TAREAS POR REALIZAR
(a) Responde brevemente, según el texto sobre el poder para llevar a cabo la gran misión:
(i) ¿Hasta cuándo debían quedarse los discípulos en la ciudad?
(ii) ¿En qué día fue comunicado ese poder?
(iii) ¿Qué encontrarán como resultado quienes salen a la obra sin el poder del Espíritu Santo?
(b) Transcribe sin ningún cambio el pasaje del texto sobre el poder para llevar a cabo la gran misión que empieza con las palabras que contienen "Este poder fue" y termina con "miseria y desolación.".
(c) Redacta la parte siguiente del texto sobre el poder para llevar a cabo la gran misión, a continuación de su última oración.
╭─ TEXTO DE ORIGEN
3.16 - El poder para llevar a cabo la gran misión
Hay un punto más en nuestro tema que sentimos que no debe ser omitido: el poder para llevar a cabo “la gran misión”. Pasar esto por alto implicaría una pérdida enorme, y dejaría un gran vacío; y más deseosos estamos de apreciarlo, puesto que la forma especial en la cual fue comunicado el poder está notablemente relacionada con lo que hemos estado considerando. Si la esfera debía ser: “Todas las naciones”, el poder debía estar el adecuado para ello; y, bendito sea Dios, así lo fue.
Nuestro bendito Señor, después de misionar a sus discípulos, dijo: «Vosotros sois testigos de estas cosas. He aquí que yo envío sobre vosotros la promesa de mi Padre; pero quedaos en la ciudad hasta que seáis investidos de poder desde lo alto» (Lucas 24:48-49, V. M.).
Este poder fue comunicado en el día de Pentecostés, cuando se cumplió esta promesa. El Espíritu Santo descendió, enviado por el Hombre ascendido y glorificado, a fin de preparar a sus siervos para la gloriosa obra a la que los había llamado. Ellos debían permanecer en la ciudad hasta que recibieran el poder. ¿Cómo podían salir sin él? ¿Quién sino el Espíritu Santo podía hablar adecuadamente del amor de Dios, de la persona, la obra y la gloria de Cristo? ¿Quién sino él puede capacitar a alguien de predicar el arrepentimiento y perdón de pecados? ¿Quién sino él puede tratar de la mejor manera posible todos los importantes temas comprendidos en “la gran misión”? En una palabra, el poder del Espíritu Santo es absolutamente esencial en cada rama del servicio cristiano, y todos los que salen a la obra sin él, encontrarán como resultado esterilidad, miseria y desolación.
Llamamos la especial atención del lector a la forma en que el Espíritu Santo descendió en el día de Pentecostés. Está llena del más profundo interés, y nos revela el precioso secreto del corazón de Dios de una manera muy conmovedora.
Vayamos a Hechos 2: «Cuando llegó el día de Pentecostés, estaban todos juntos en el mismo lugar» –¡instructivo y sugestivo hecho! «De repente vino del cielo un estruendo, como de un viento fuerte e impetuoso, y llenó toda la casa donde estaban sentados. Aparecieron lenguas divididas como de fuego, y se repartieron posándose sobre cada uno de ellos. Todos fueron llenos del Espíritu Santo» –Él tenía plena posesión de sus corazones y mentes, completo dominio de todo su ser moral, ¡bendita condición! «Y comenzaron a hablar en diversas lenguas» –no en la jerigonza absurda e ininteligible de astutos farsantes e ilusos fanáticos, sino– «según el Espíritu les daba que hablaran. Se alojaban en Jerusalén judíos, hombres piadosos venidos de toda nación existente bajo el cielo».
╰─
╭─ MATERIAL PROPORCIONADO
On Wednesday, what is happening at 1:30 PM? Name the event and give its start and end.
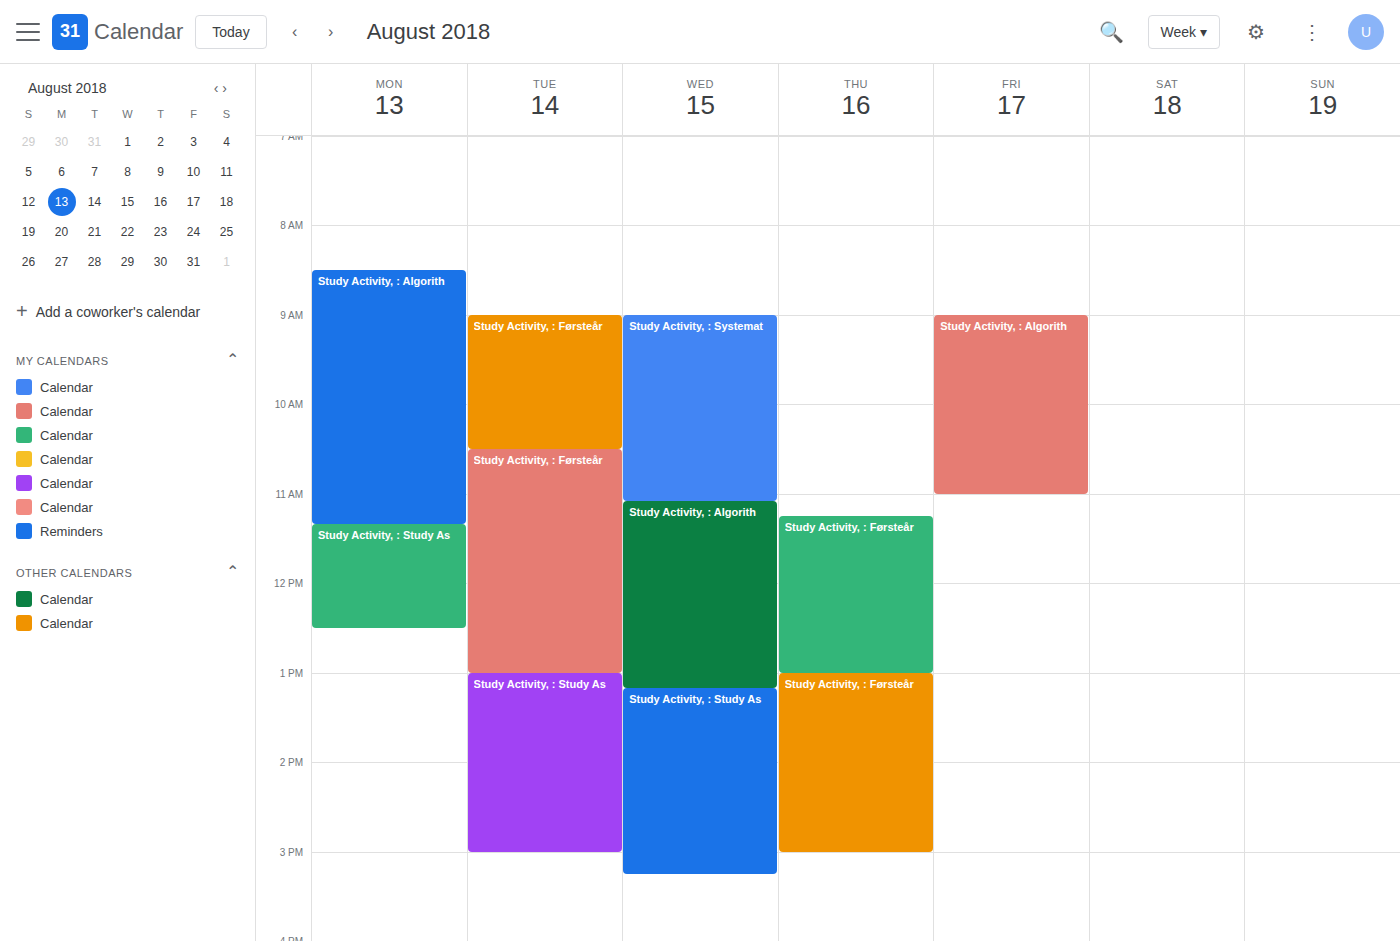
"Study Activity, : Study As", 1:10 PM to 3:15 PM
╰─
RESPUESTAS POR TAREA
(a)
(i) Hasta que fueran investidos de poder desde lo alto, es decir, hasta que recibieran el poder.
(ii) En el día de Pentecostés.
(iii) Esterilidad, miseria y desolación.

(b)
Este poder fue comunicado en el día de Pentecostés, cuando se cumplió esta promesa. El Espíritu Santo descendió, enviado por el Hombre ascendido y glorificado, a fin de preparar a sus siervos para la gloriosa obra a la que los había llamado. Ellos debían permanecer en la ciudad hasta que recibieran el poder. ¿Cómo podían salir sin él? ¿Quién sino el Espíritu Santo podía hablar adecuadamente del amor de Dios, de la persona, la obra y la gloria de Cristo? ¿Quién sino él puede capacitar a alguien de predicar el arrepentimiento y perdón de pecados? ¿Quién sino él puede tratar de la mejor manera posible todos los importantes temas comprendidos en “la gran misión”? En una palabra, el poder del Espíritu Santo es absolutamente esencial en cada rama del servicio cristiano, y todos los que salen a la obra sin él, encontrarán como resultado esterilidad, miseria y desolación.

(c)
«Cuando esto se supo, se juntó la multitud, y estaban confusos porque cada uno les oía hablar en su propia lengua» –¡cuán real y significativo! «Estaban atónitos y, en su asombro, decían: ¿No son galileos todos estos que hablan? ¿Cómo pues los oímos hablar, a cada cual en la lengua del país en que nacimos?» –no simplemente en la que fuimos educados– «Partos, medos, elamitas, habitantes de Mesopotamia, de Judea, de Capadocia, de Ponto y Asia, de Frigia y de Panfilia, de Egipto y las regiones de Libia junto a Cirene, y los forasteros romanos, tanto judíos como prosélitos, cretenses y árabes, los oímos hablar en nuestras propias lenguas sobre las grandes obras de Dios» (v. 1-11).
¡Qué maravilloso acontecimiento! ¡Qué coincidencia tan notable! Dios, en su sabiduría infinita y gracia perfecta, ordenó las cosas de tal manera que la gente que venía de todas las naciones de la faz de la tierra, se juntase en la ciudad de Jerusalén en el momento exacto para que –incluso en el caso de que los 12 apóstoles fallaran en llevar a cabo su misión– todos puedan oír, en la misma lengua en que sus madres susurraban en sus oídos infantiles esas palabras de amor maternal, las preciosas buenas nuevas de la salvación de Dios.
¿Puede haber algo de mayor interés que esto? ¿Quién puede dejar de ver en este hecho el amoroso deseo del corazón de Dios por alcanzar a toda criatura debajo del cielo con la dulce historia de su gracia? El mundo había rechazado al Hijo de Dios, lo había crucificado y dado muerte; pero no bien se sentó a la diestra de Dios, el augusto Testigo, Dios el Espíritu, descendió para hablar a todo hombre, no con palabras fuertemente condenatorias, no con fulminantes anatemas, sino con acentos de profundo y tierno amor, para hablarle de la plena remisión de los pecados por la sangre de la cruz.
Es cierto que llamó a los hombres a juzgarse a sí mismos, a arrepentirse, a tomar la única actitud verdadera y apropiada del pecador. ¿Por qué no? ¿Cómo podía ser de otra manera? El arrepentimiento –como ya lo hemos mostrado y reiterado en estos artículos– es una necesidad universal y permanente para el hombre. Pero el Espíritu de Dios descendió para hablar cara a cara con el hombre, para hablarle en su propia lengua materna de las maravillosas obras de Dios. Él no habló a los hebreos en latín, ni a los romanos en griego; sino que habló a cada uno en su propia lengua «del país que» habían nacido, demostrando así, de la manera más conmovedora, que era el misericordioso deseo de Dios llegar al corazón del hombre con la más profunda, rica y plena gracia. ¡Todo homenaje sea a su Nombre!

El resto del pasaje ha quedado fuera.